Yes Bank on Friday reported a sharp increase in its June quarter net profit at Rs 203.76 crore on a consolidated basis, as against Rs 34.05 crore in the year-ago period, as the private sector lender's asset quality issues subsided.
On a standalone basis, the net profit moved up to Rs 206.84 crore from Rs 45.44 crore in the year-ago period.
The fresh slippages came in at Rs 2,233 crore in the reporting quarter, down from Rs 11,873 crore in the year-ago period.
Moreover, in the corporate segment -- the most troublesome for the bank -- the recoveries and upgrades at Rs 1,643 crore were higher than the fresh slippages of Rs 1,258 crore.
"The December quarter was the peak of asset quality stress. We improved in March quarter and have shown further improvement in June quarter," the bank's Chief Executive Officer and Managing Director Prashant Kumar told reporters.

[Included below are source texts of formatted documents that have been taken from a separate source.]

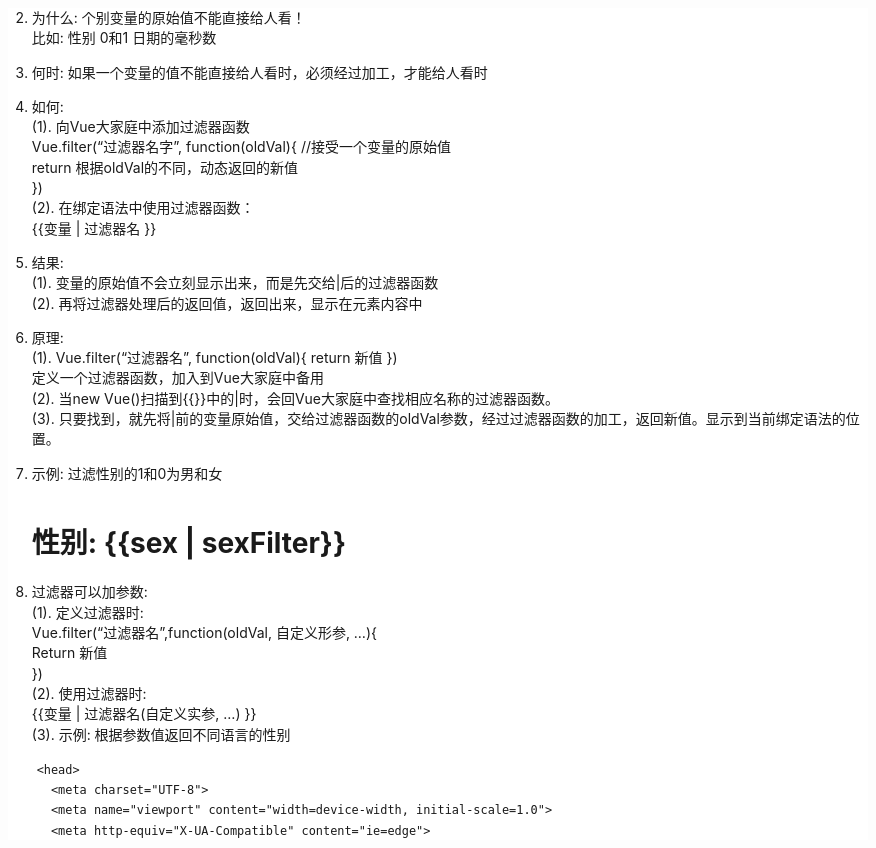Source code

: 2.  为什么: 个别变量的原始值不能直接给人看！  
    比如: 性别 0和1 日期的毫秒数
    
3.  何时: 如果一个变量的值不能直接给人看时，必须经过加工，才能给人看时
  
4.  如何:  
    (1). 向Vue大家庭中添加过滤器函数  
    Vue.filter(“过滤器名字”, function(oldVal){ //接受一个变量的原始值  
    return 根据oldVal的不同，动态返回的新值  
    })  
    (2). 在绑定语法中使用过滤器函数：  
    {{变量 | 过滤器名 }}
    
5.  结果:  
    (1). 变量的原始值不会立刻显示出来，而是先交给|后的过滤器函数  
    (2). 再将过滤器处理后的返回值，返回出来，显示在元素内容中
    
6.  原理:  
    (1). Vue.filter(“过滤器名”, function(oldVal){ return 新值 })  
    定义一个过滤器函数，加入到Vue大家庭中备用  
    (2). 当new Vue()扫描到{{}}中的|时，会回Vue大家庭中查找相应名称的过滤器函数。  
    (3). 只要找到，就先将|前的变量原始值，交给过滤器函数的oldVal参数，经过过滤器函数的加工，返回新值。显示到当前绑定语法的位置。
    
7.  示例: 过滤性别的1和0为男和女
  

    <head>
      <meta charset="UTF-8">
      <meta name="viewport" content="width=device-width, initial-scale=1.0">
      <meta http-equiv="X-UA-Compatible" content="ie=edge">
      <title>Document</title>
      <script src="js/vue.js"></script>
      <script>
        //sexFilter=function(){ ... }
        Vue.filter("sexFilter",function(oldVal){
          //性别接住的旧值可能是1或0
          return oldVal==1?"男":"女"
        })
      </script>
    </head>
    <body>
    <div id="app">
      <h1>性别: {{sex | sexFilter}}</h1>
    </div>
    <script>
    var vm=new Vue({
      el:"#app",
      data:{
        sex:1
      }
    })
    </script>
    </body>
    
8.  过滤器可以加参数:  
    (1). 定义过滤器时:  
    Vue.filter(“过滤器名”,function(oldVal, 自定义形参, …){  
    Return 新值  
    })  
    (2). 使用过滤器时:  
    {{变量 | 过滤器名(自定义实参, …) }}  
    (3). 示例: 根据参数值返回不同语言的性别
```
    <head>
      <meta charset="UTF-8">
      <meta name="viewport" content="width=device-width, initial-scale=1.0">
      <meta http-equiv="X-UA-Compatible" content="ie=edge">
```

The bank had cash recoveries of Rs 602 crore despite the second wave of the pandemic, and is confident of attaining the Rs 5,000 crore target on this front for FY22, Kumar said, adding that the recoveries and upgrades will take care of the credit costs or provisions being done for fresh slippages.

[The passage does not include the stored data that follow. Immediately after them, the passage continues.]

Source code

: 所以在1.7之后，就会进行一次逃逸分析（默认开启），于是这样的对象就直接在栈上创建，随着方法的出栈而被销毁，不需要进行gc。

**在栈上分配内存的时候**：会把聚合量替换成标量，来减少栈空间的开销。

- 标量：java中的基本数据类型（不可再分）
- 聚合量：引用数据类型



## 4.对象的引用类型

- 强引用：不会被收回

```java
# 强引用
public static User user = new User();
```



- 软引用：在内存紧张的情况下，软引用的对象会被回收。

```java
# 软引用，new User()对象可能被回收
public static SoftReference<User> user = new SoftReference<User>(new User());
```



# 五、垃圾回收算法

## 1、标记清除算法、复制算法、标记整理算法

He said provisions of Rs 644 crore were the lowest since December 2018 and are bound to go down further as the asset quality improves.
The overall gross non-performing assets ratio improved to 15.60 per cent as against 17.30 per cent in the year-ago period, but was higher than March quarter's 15.41 per cent.
During the reporting quarter, its restructurings shot up to Rs 4,976 crore as against Rs 1,244 crore in the March quarter, with a bulk Rs 3,700 crore coming from COVID-related stress, Kumar said.
The special mention assets (SMA) 2 category of loans, which are overdue for between 61-90 days, came down to Rs 1,250 crore.
The bank maintained the 15 per cent credit growth target for FY22, despite the advances book showing a marginal decline in Q1, with the assumption that there will be a demand revival in the remaining quarters which will make the retail credit grow by 20 per cent and wholesale to expand by 10 per cent.
For wholesale credit, the bank is tapping the segment with revenues between Rs 250-1,500 crore and has already established relationships by allocating limits which will be drawn down during the course of the year, Kumar said, stressing that the portfolio will be granular and diversified across sectors.
On the credit cards front, its newly started business received a setback with the ban on Mastercard, its partner for cards. The RBI's restriction will result in card sales being hit for nearly 90 days, Kumar said, but added that efforts have already begun to sign up with alternatives RuPay and Visa.
The core net interest income dropped 27 per cent to Rs 1,402 crore, on the decline in loan book and the net interest margin coming at 2.1 per cent, which Kumar said is being targeted to go up to 2.6 per cent for FY22.
The non-interest income grew 29.5 per cent to Rs 1,056 crore as compared to the performance in March.
Kumar said it was on the back of growth in a broad set of areas, including the core fees despite localised lockdowns during two-thirds of the quarter.
The overall capital adequacy stood at over 17 per cent, with the core tier-I at over 11 per cent, and Kumar said there will not be any immediate requirement for an infusion.
The Yes Bank scrip closed 0.38 per cent up at Rs 13.7 on the BSE on Friday, as against gains of 0.26 per cent on the benchmark.